TO DO »
Look through the data below and output, unchanged, every line from the one holding "left hip: (360, 338)" through the one holding "left elbow: (118, 100)", inclusive. Skip the pictures.

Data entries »
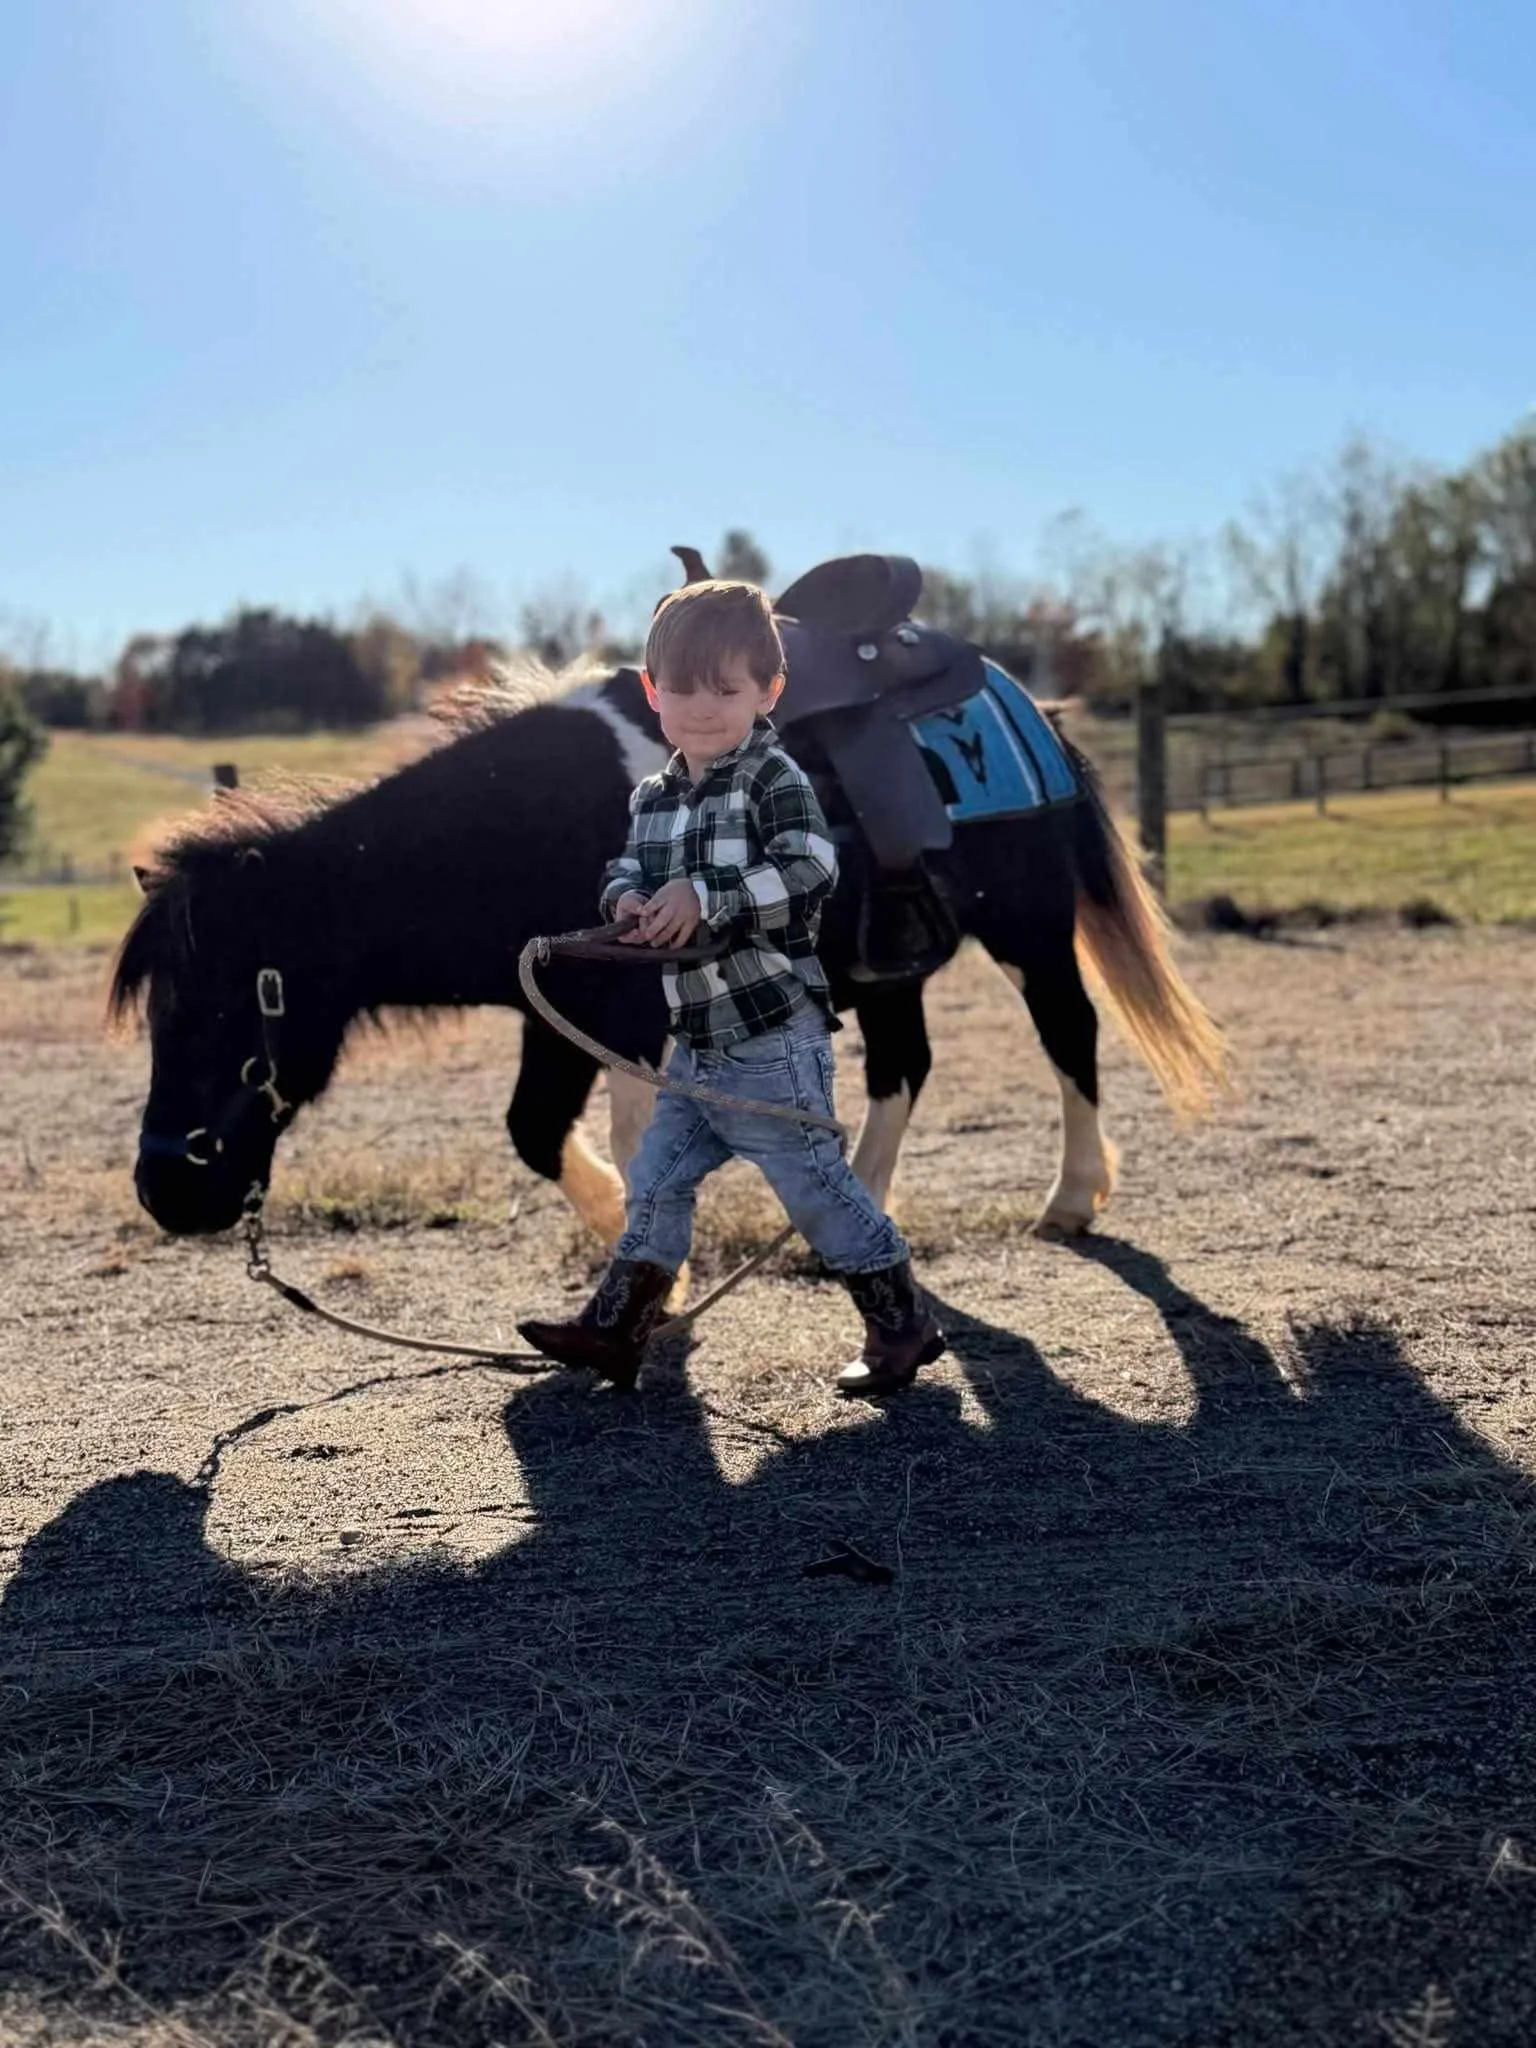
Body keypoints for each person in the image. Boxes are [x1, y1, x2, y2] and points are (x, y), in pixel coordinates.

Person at [518, 579, 944, 1397]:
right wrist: (628, 902)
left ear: (767, 691)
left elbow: (811, 866)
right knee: (656, 1178)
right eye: (680, 689)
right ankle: (617, 1327)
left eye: (725, 689)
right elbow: (627, 869)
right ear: (651, 692)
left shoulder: (772, 779)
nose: (701, 708)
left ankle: (902, 1322)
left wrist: (710, 897)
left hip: (773, 1036)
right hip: (700, 1042)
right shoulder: (652, 797)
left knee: (817, 1192)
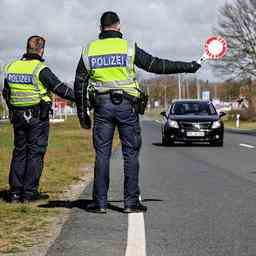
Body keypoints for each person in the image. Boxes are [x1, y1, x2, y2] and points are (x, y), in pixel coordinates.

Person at [74, 11, 201, 213]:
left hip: (102, 106)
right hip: (127, 106)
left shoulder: (89, 50)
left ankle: (99, 203)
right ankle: (131, 202)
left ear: (100, 28)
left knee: (102, 155)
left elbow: (79, 84)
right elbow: (157, 65)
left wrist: (82, 114)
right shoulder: (128, 47)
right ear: (119, 26)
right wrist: (189, 67)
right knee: (130, 154)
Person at [3, 35, 75, 203]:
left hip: (18, 116)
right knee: (35, 153)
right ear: (41, 50)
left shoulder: (12, 67)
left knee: (19, 152)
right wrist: (80, 97)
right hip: (37, 117)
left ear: (27, 48)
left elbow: (6, 92)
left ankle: (15, 193)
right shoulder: (40, 69)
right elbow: (60, 89)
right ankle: (29, 193)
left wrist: (14, 107)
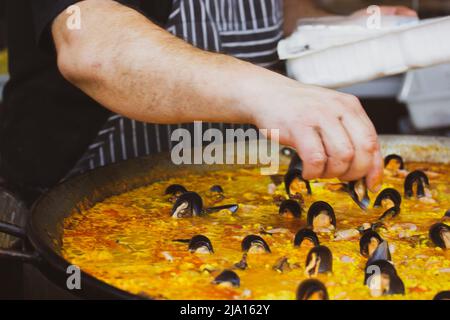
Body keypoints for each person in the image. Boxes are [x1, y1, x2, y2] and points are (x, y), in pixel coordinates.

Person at [0, 0, 416, 203]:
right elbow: (91, 48)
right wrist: (268, 91)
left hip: (238, 190)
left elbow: (272, 9)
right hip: (84, 201)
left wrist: (332, 27)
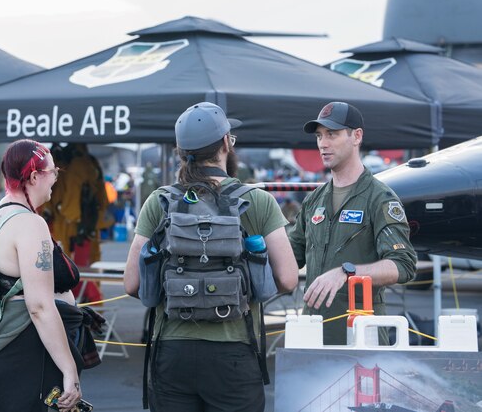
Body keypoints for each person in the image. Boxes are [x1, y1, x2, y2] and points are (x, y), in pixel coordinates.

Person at [124, 102, 299, 412]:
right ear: (225, 144)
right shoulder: (257, 200)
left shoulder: (160, 200)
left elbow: (132, 284)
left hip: (172, 351)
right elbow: (287, 278)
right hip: (234, 351)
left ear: (180, 151)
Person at [0, 139, 94, 412]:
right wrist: (69, 369)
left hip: (0, 346)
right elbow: (40, 307)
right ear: (35, 176)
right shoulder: (29, 224)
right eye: (53, 172)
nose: (55, 180)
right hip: (24, 351)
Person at [289, 101, 417, 345]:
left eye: (332, 134)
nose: (323, 144)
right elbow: (290, 256)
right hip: (313, 336)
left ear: (356, 136)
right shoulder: (314, 200)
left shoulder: (380, 198)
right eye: (319, 136)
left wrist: (347, 272)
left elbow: (404, 264)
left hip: (360, 338)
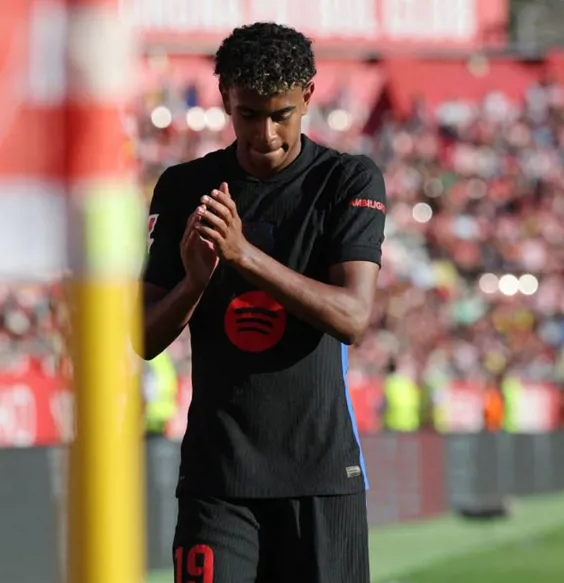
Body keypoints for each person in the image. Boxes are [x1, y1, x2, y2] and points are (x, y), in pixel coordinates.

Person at [138, 23, 387, 583]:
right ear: (225, 98)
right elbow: (145, 337)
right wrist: (195, 283)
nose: (266, 134)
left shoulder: (345, 179)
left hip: (321, 479)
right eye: (249, 114)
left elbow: (352, 317)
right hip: (217, 481)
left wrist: (243, 255)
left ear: (309, 96)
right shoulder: (185, 187)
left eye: (281, 115)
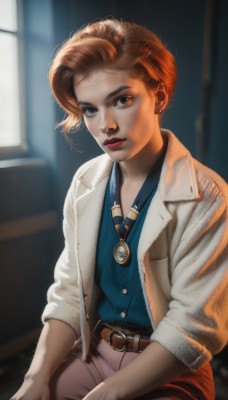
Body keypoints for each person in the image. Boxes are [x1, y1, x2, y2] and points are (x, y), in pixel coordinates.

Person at [11, 18, 228, 400]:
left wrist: (109, 393)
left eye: (122, 100)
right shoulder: (85, 182)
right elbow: (68, 293)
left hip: (171, 369)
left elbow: (192, 328)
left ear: (159, 96)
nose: (105, 125)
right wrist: (36, 377)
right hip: (94, 353)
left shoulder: (209, 197)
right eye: (90, 110)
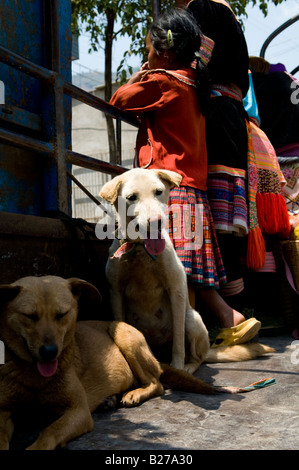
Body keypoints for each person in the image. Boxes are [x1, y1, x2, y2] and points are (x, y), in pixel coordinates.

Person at [109, 8, 260, 347]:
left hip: (171, 194)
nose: (146, 55)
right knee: (187, 273)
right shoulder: (196, 84)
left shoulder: (163, 81)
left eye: (148, 48)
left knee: (179, 276)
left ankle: (192, 344)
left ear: (163, 51)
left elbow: (118, 100)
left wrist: (140, 74)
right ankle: (224, 320)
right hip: (195, 193)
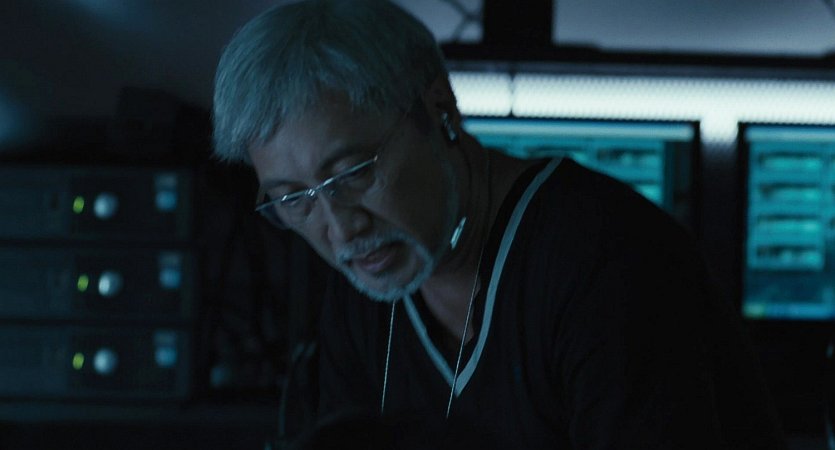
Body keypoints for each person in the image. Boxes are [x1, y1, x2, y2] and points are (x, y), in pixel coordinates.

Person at [212, 0, 788, 448]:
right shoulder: (365, 294)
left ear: (439, 110)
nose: (339, 229)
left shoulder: (609, 262)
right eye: (294, 199)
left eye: (354, 173)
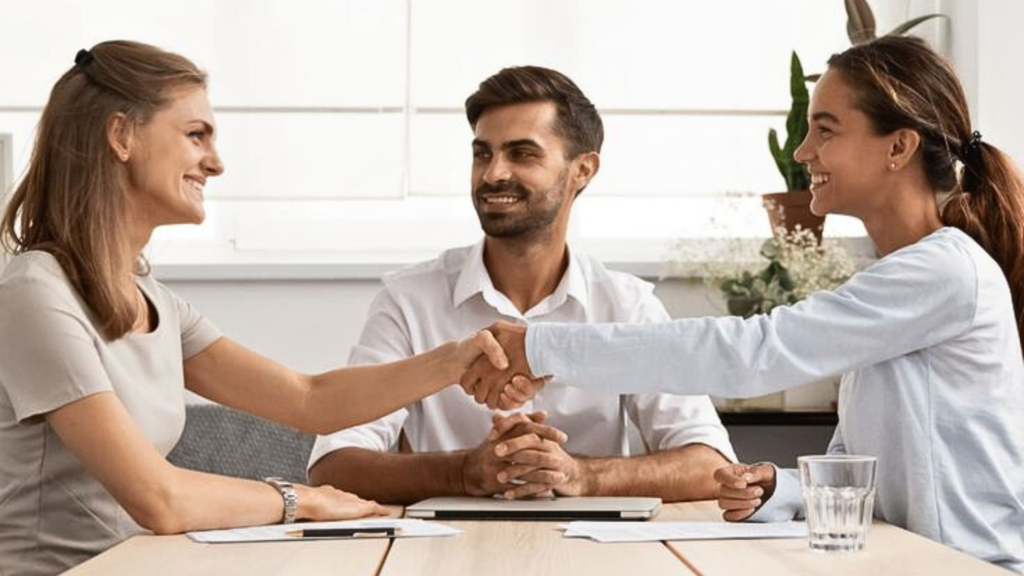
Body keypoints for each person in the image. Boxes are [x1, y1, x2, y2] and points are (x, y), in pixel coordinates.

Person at [460, 37, 1024, 572]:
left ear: (898, 147)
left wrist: (539, 344)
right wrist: (783, 487)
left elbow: (754, 350)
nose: (804, 151)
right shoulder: (900, 277)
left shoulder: (943, 271)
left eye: (824, 131)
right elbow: (862, 469)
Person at [0, 41, 507, 576]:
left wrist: (455, 360)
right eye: (196, 135)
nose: (215, 163)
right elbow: (158, 498)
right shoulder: (35, 293)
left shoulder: (152, 299)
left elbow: (309, 399)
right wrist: (301, 500)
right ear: (121, 135)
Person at [307, 66, 735, 504]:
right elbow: (333, 466)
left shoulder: (626, 305)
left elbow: (710, 465)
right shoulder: (409, 300)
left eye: (522, 154)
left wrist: (579, 474)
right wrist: (464, 473)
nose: (493, 174)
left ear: (582, 170)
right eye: (482, 154)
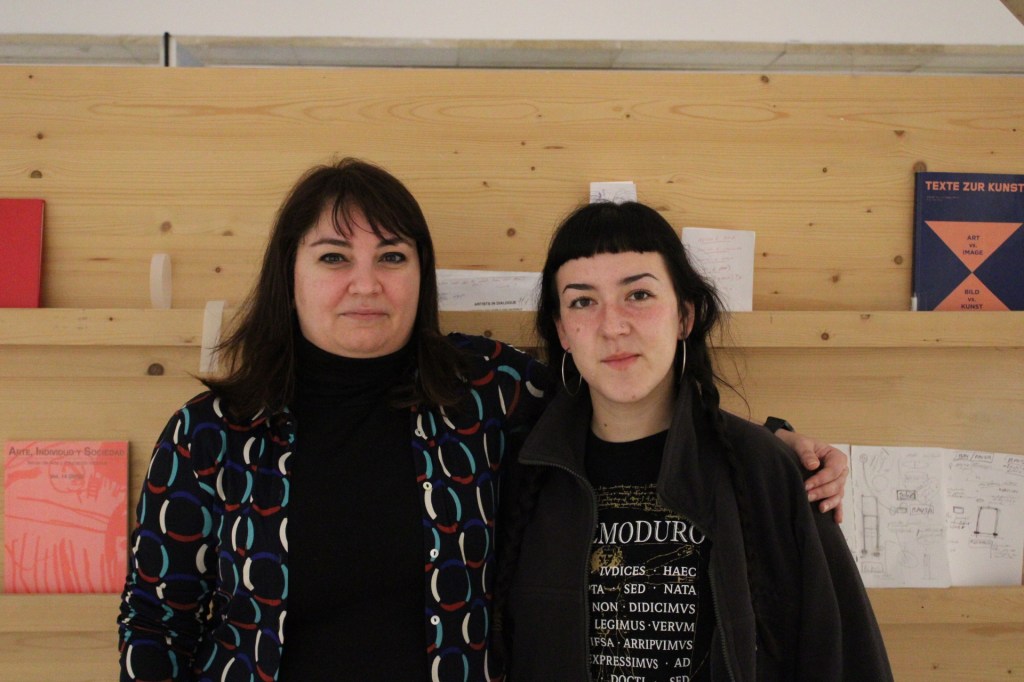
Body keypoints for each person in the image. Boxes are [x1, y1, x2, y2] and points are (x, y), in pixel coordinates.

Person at [117, 159, 850, 681]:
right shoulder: (211, 434)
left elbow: (622, 395)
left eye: (392, 256)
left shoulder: (486, 391)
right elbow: (155, 621)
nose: (366, 283)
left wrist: (771, 448)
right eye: (334, 257)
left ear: (421, 275)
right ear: (290, 275)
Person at [497, 201, 892, 681]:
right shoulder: (522, 476)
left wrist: (770, 444)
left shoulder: (768, 471)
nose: (613, 326)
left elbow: (845, 657)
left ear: (685, 315)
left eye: (638, 294)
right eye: (583, 301)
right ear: (562, 331)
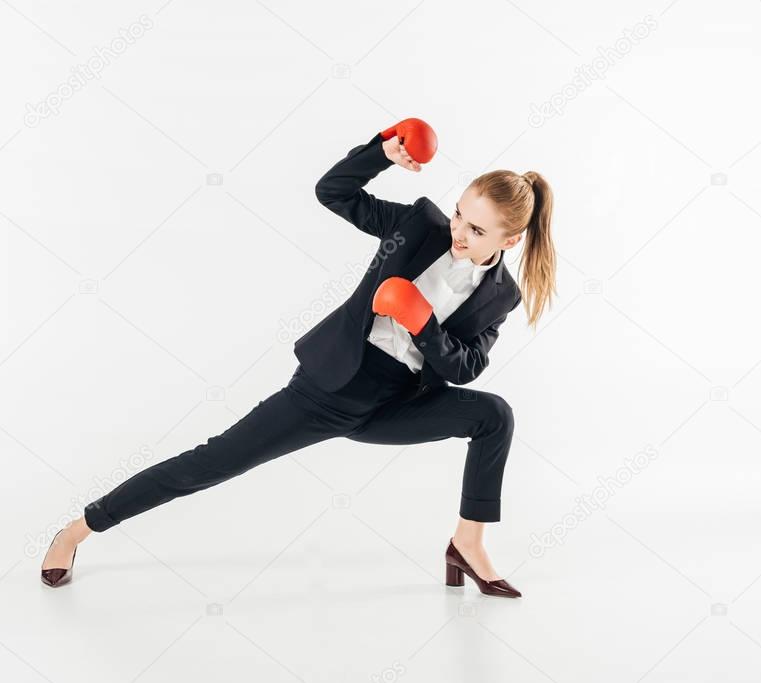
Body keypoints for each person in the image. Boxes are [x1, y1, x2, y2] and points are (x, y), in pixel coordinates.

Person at [40, 118, 557, 597]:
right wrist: (382, 152)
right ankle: (79, 529)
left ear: (509, 240)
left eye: (476, 231)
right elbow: (333, 193)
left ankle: (468, 543)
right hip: (329, 390)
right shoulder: (420, 224)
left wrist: (421, 322)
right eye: (460, 214)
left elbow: (464, 368)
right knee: (211, 463)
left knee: (494, 416)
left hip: (396, 404)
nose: (458, 233)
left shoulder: (501, 296)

SOLUTION »
left hip: (360, 338)
Body keypoints for each person in the image. Boxes are [x1, y1, x2, y2] and points are (x, y), in pixel coordinates.

Person at [138, 23, 387, 583]:
right ear: (225, 98)
right elbow: (145, 337)
right wrist: (195, 283)
nose: (266, 134)
left shoulder: (345, 179)
left hip: (321, 479)
right eye: (249, 114)
left elbow: (352, 317)
right hip: (217, 481)
left wrist: (243, 255)
left ear: (309, 96)
right shoulder: (185, 187)
left eye: (281, 115)
Body keypoints for each person in the image. Boxes are [x1, y1, x2, y2] and points are (x, y), in pixel coordinates.

Person at [11, 18, 228, 400]:
left wrist: (109, 393)
left eye: (122, 100)
right shoulder: (85, 182)
right elbow: (68, 293)
left hip: (171, 369)
left elbow: (192, 328)
left ear: (159, 96)
nose: (105, 125)
right wrist: (36, 377)
right hip: (94, 353)
left shoulder: (209, 197)
right eye: (90, 110)
Body keypoints for each person in the image. Boxes are [x1, y1, x2, y2] and points are (x, y), in pixel coordinates.

Person at [109, 8, 260, 347]:
left hip: (171, 194)
nose: (146, 55)
right knee: (187, 273)
right shoulder: (196, 84)
left shoulder: (163, 81)
left eye: (148, 48)
left knee: (179, 276)
left ankle: (192, 344)
left ear: (163, 51)
left elbow: (118, 100)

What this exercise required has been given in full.